You're correct. Guess and check subtraction works, alternatively you can multiply by 8 then 1/8 to get back the original point minus the small order component and subtract. (note:for cofactor=8)
cv = Curve.get_curve('Ed25519')
#generator for low order group G
single=cv.decode_point(base64.b16decode(b'26E8958FC2B227B045C3F489F2EF98F0D5DFAC05D3C63339B13802886D53FC05'))
inv8=modinv(8,cv.order)
lo_list=[(cv.generator+single)*i-cv.generator*i for i in range(8,16)]
def get_lo(X):
#get the low order group information from a point
X_lo=X-X*8*inv8 #isolate LO info
return lo_list.index(X_lo) #find it in the list
Notice that to generate the list I had to get around the checks for equality to the 8 small order points by including G.
This leaks the 3 least significant bits of the scalar which doesn't get you the key by itself.
Attacks
Getting the rest of the key requires that the victim manipulate the scalar in some way before multiplication to get information on higher bits. If the victim is willing to add or multiply by an attacker supplied value prior to multiplication then the full scalar can be recovered.

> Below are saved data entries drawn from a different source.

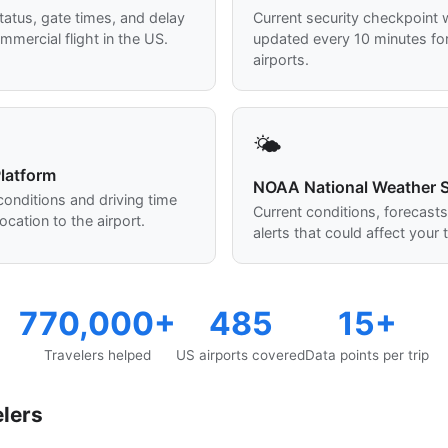
status, gate times, and delay
Current security checkpoint w
mmercial flight in the US.
updated every 10 minutes fo
airports.
🌤️
latform
NOAA National Weather S
 conditions and driving time
Current conditions, forecast
ocation to the airport.
alerts that could affect your t
770,000+
485
15+
Travelers helped
US airports covered
Data points per trip
elers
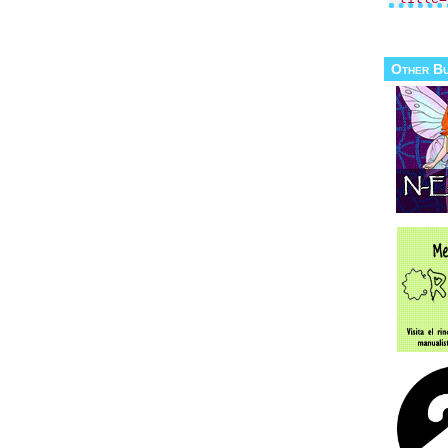
Other B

One scenario in which this could occur is if the victim expects keys to be derived from their public key (EG:K_derived=v*K_p) and the attacker can supply the v used. This can be done for privacy reasons (the derived keys can't be connected to the original key).
In the context of zero knowledge proofs the point could be multiplied by some value correlated with secret information. In schnorr signatures, leaking bits of the randomly chosen scalar can reveal bits correlated with the key and done enough times the attacker can reassemble the whole key. This attack doesn't apply there but can apply in other complex multi-round zero knowledge proofs.
Attack demo
Here's some attack code that implements this attack.

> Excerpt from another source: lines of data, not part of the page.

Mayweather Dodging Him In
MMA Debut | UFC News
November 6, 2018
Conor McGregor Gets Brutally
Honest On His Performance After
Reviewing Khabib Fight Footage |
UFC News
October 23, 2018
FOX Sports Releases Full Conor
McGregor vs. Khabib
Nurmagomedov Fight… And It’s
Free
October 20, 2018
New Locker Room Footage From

Curve25519 keys are clamped to prevent this. The scalar domain is close to 2^252. Scalar clamping clears the lowest three bits, sets bit 255 and clears bit 256. The result is of the form 8*(2^252+X) where 2^252 > X ≥ 0. The 2^252 is there to mitigate side channel attacks in stupid implementations.

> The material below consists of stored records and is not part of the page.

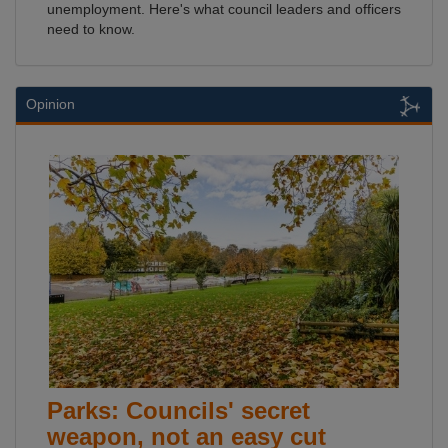
unemployment. Here's what council leaders and officers
need to know.
Opinion
Parks: Councils' secret
weapon, not an easy cut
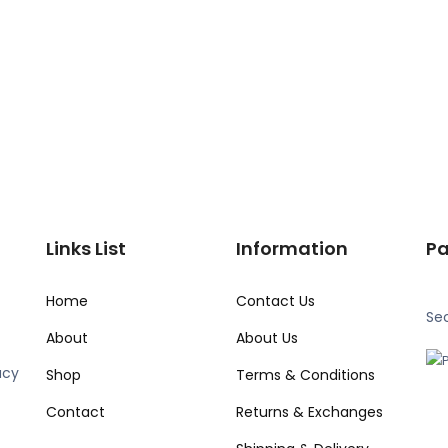
Links List
Information
P
Home
Contact Us
Se
About
About Us
acy
Shop
Terms & Conditions
Contact
Returns & Exchanges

scalars of the form 8*X implicitly clear the small order component when multiplying. A scalar can be converted to this form by multiplying by inverse(cofactor) and then multiplying by the cofactor without reducing modulo the group order.
Point cannonicity
another problem with the low order part of points is that equivalent points that differ only in their low order component are ... well ... different. In CryptoNote based cryptocurrencies this led to a double spend vulnerability since implementations expected that equivalent public keys would have the same byte representation but they discarded cofactor information.